My husband and I had been looking for a time to get away to the mountains this Fall, and this weekend it finally worked out. I admit that I was less than enthusiastic about it. Yes, I was less than enthusiastic about going to the mountains. Hard to believe. But we had had a tough week. Hobbes is going through some sort of terrible separation anxiety or just plain fussiness, and Calvin woke up with a fever late Thursday night. None of us had gotten a good night’s sleep all week, and I was ready for a weekend at home doing nothing. We weren’t even going to get to stay two nights, so the trip hardly seemed worth it.
We left after my husband got home from work and drove the three and a half hours to my uncle’s cabin by the lake that weaves its way through my mountains. It was after 10 o’clock when we arrived, and Calvin wasn’t asleep yet. When Hobbes woke up as we tried to transfer him straight to bed, I about broke down. I was so tired!
But then it came to me, that fresh, cold air of the mountains in Autumn, the smell of decaying leaves and earth. And we walked in to find a fire prepared by my uncle and ready to light. Calvin may have been up until midnight, and Hobbes may have thrown a fit until even later about going back to sleep, but it didn’t matter. It was cool and clear outside, and the inside smelled of a real fire in a stone fireplace.
The boys did sleep late, and despite what should have been a rough night, we all woke up more relaxed and refreshed than we have been in ages. Some of my family drove up, and we all ate breakfast and watched the mist clear off the lake and the blazing mountains come into view.
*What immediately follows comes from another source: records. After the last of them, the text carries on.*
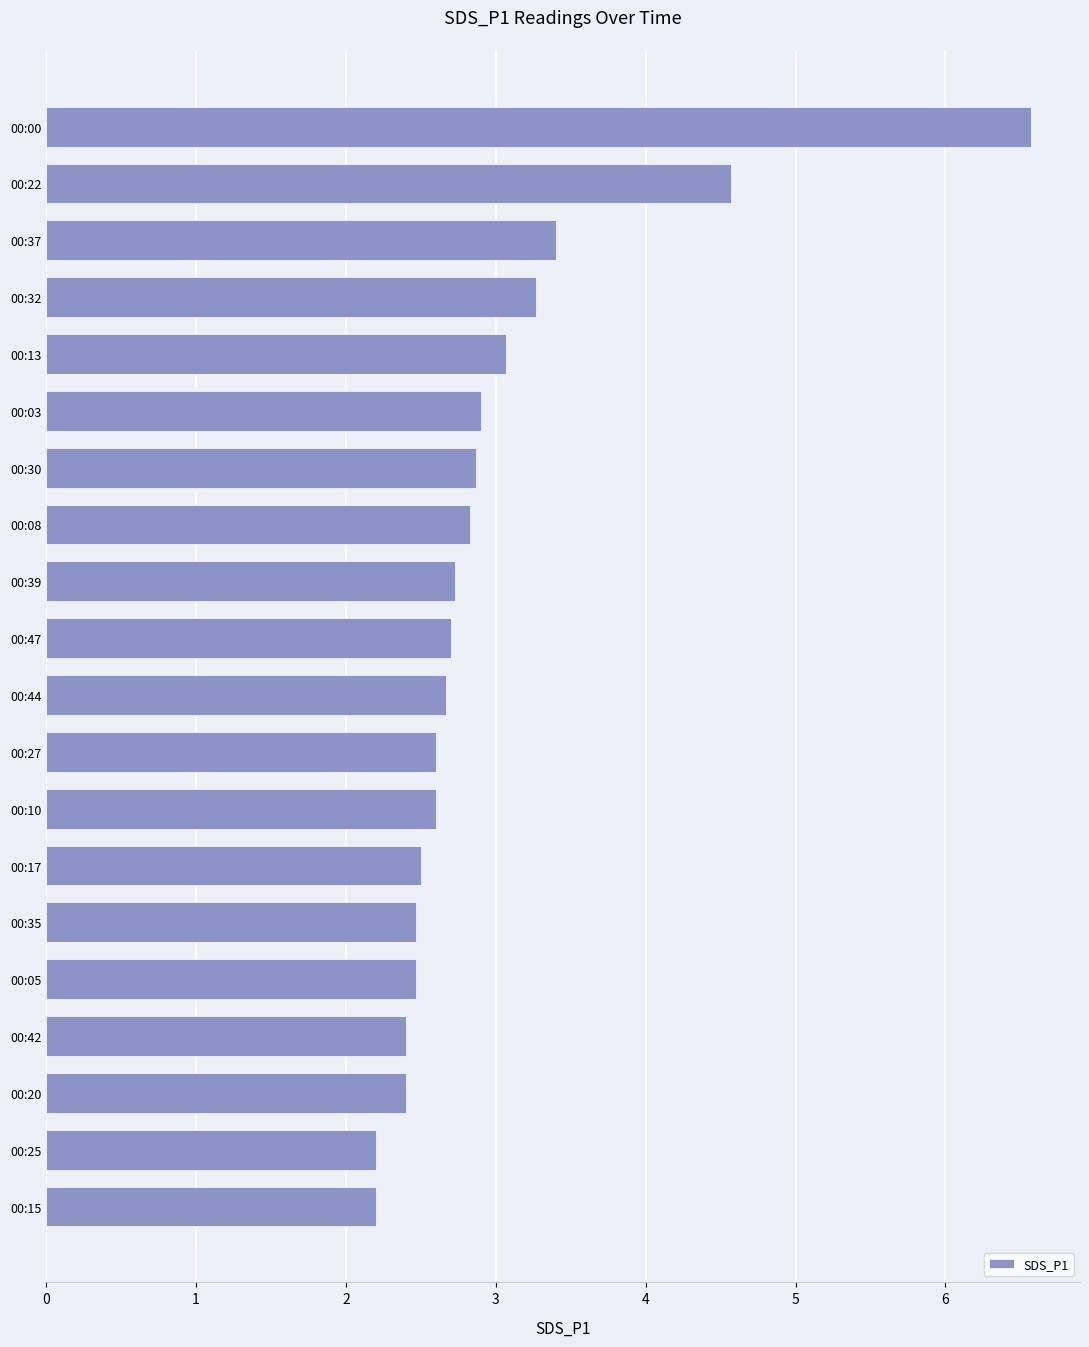

Reading top to bottom, list all the values displayed in this chart.

00:00=6.6	00:22=4.6	00:37=3.4	00:32=3.3	00:13=3.1	00:03=2.9	00:30=2.9	00:08=2.8	00:39=2.7	00:47=2.7	00:44=2.7	00:27=2.6	00:10=2.6	00:17=2.5	00:35=2.5	00:05=2.5	00:42=2.4	00:20=2.4	00:25=2.2	00:15=2.2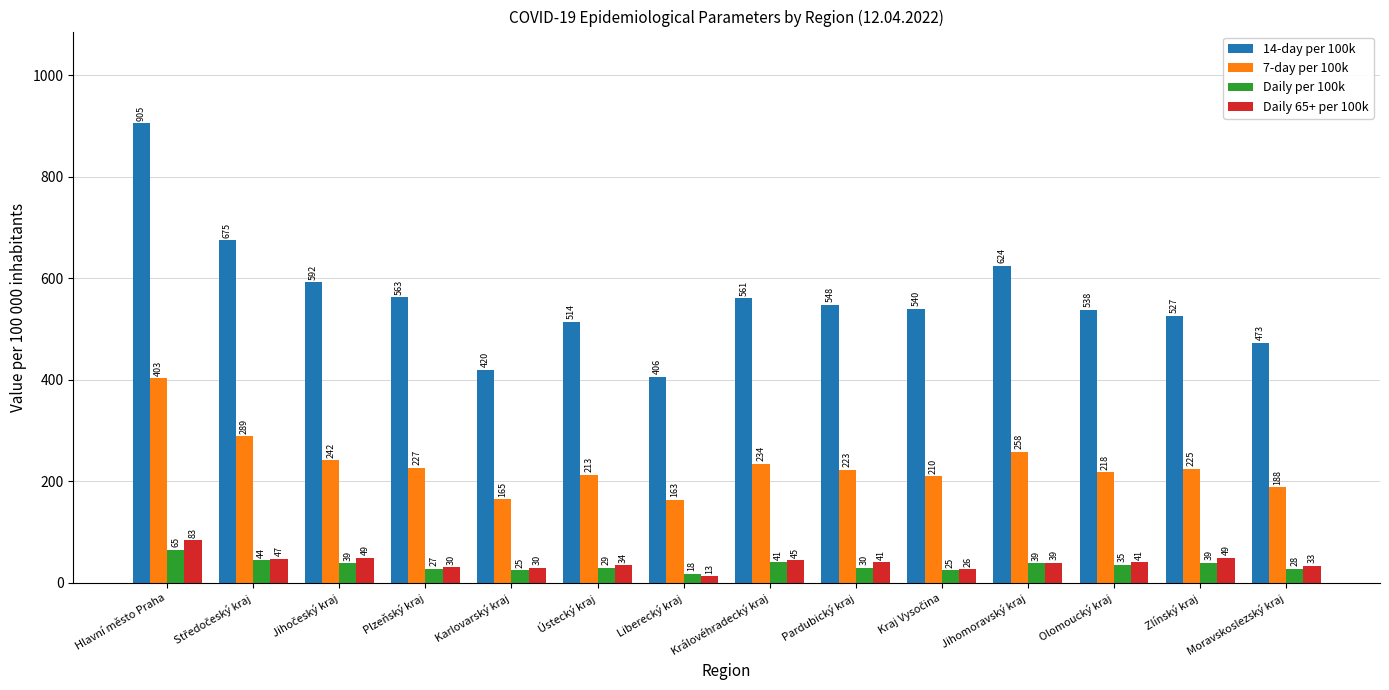

List the series in order of their peak value, lowest first.

Daily per 100k, Daily 65+ per 100k, 7-day per 100k, 14-day per 100k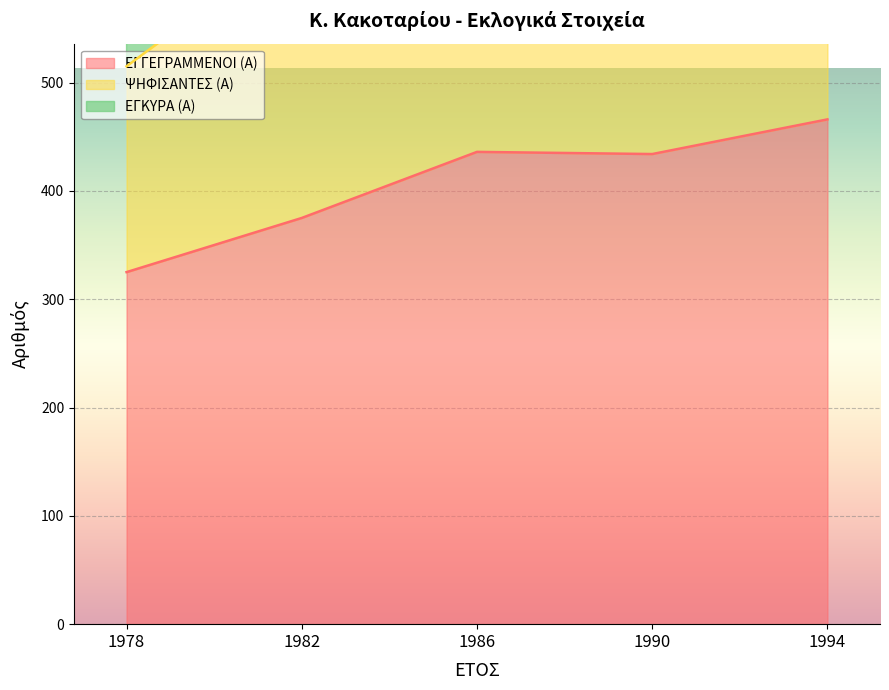

What are all the series names shown in the legend?

ΕΓΓΕΓΡΑΜΜΕΝΟΙ (Α), ΨΗΦΙΣΑΝΤΕΣ (Α), ΕΓΚΥΡΑ (Α)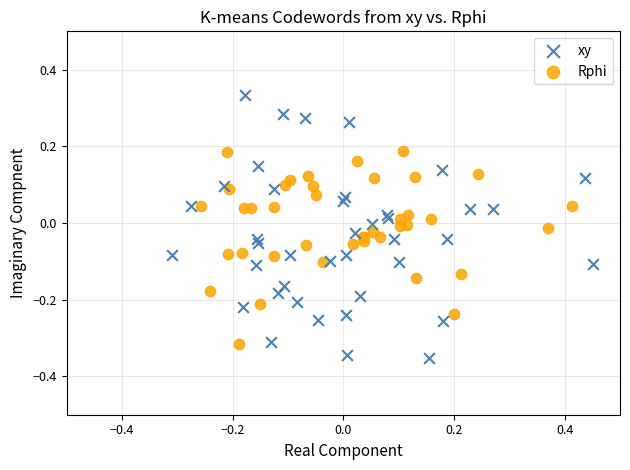

Which series reaches the maximum Y coordinate?

xy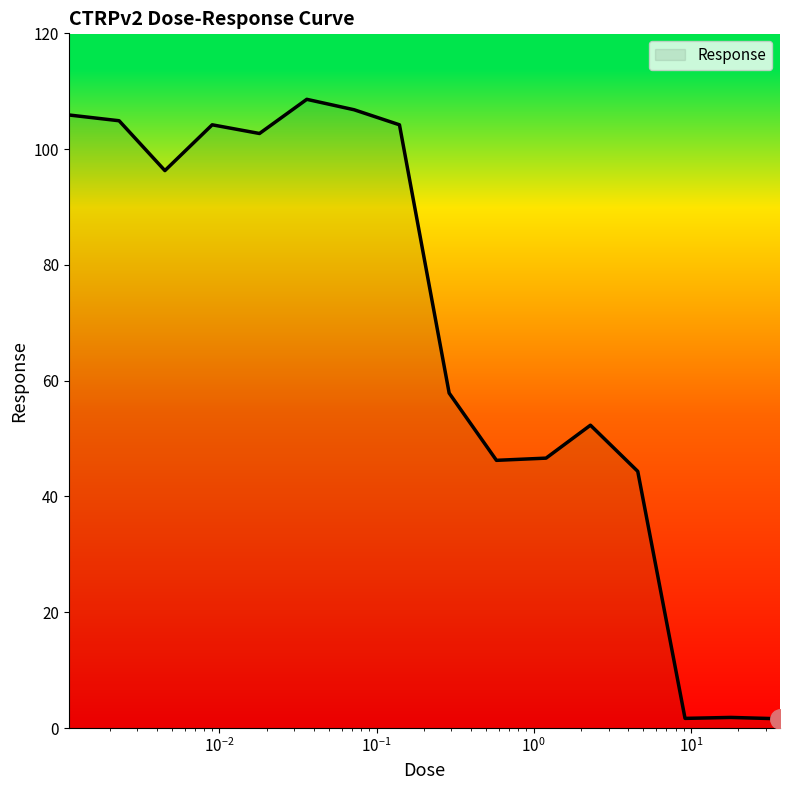

What is the difference between the maximum and minimum values?

107.0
After a leisurely walk, my family left, and we sat by the fire with the boys and just enjoyed the quiet, no TV, no internet, no noisy traffic.
After naptime, we packed up and headed out for a mid-afternoon, gut stuffing meal at a local family-style restaurant. If you are from my neck of the woods, you know the type--two meats (country ham and fried chicken for us) and a slew of greasy vegetables, washed down with a glass of sweet tea, and topped of with some banana puddin’. Hobbes could not get enough of it, even the soup beans. He is mine, no doubt about it.
With that fuel for the journey, we headed back over the mountains, taking the most scenic curvy roads and enjoying the mountains at their peak of loveliness. Around every turn we were met with brilliant gold and dots of bright red. And occasionally we happened across a mountainside covered in dark green Frasier firs, remnants of a long-abandoned Christmas tree farm. We stopped to investigate a tiny old Episcopal church set in a beautiful valley. We bought apples at a roadside stand, Jonagolds and Staymans, two of my favorites. And we topped it off with hot chocolate and chai at a coffee shop in a small college town.
We didn’t leave the mountains until dark, getting home later than we had hoped. Calvin was up late yet again, and I was up even later watching my game. It should have been an exhausting whirlwind of a trip that left us ready for a real vacation. But my husband and I kept commenting that it was a perfect day. There is only one explanation: it was a gift from our Father, who was able to refresh and renew us in the little time that we had and in the places that we love the most.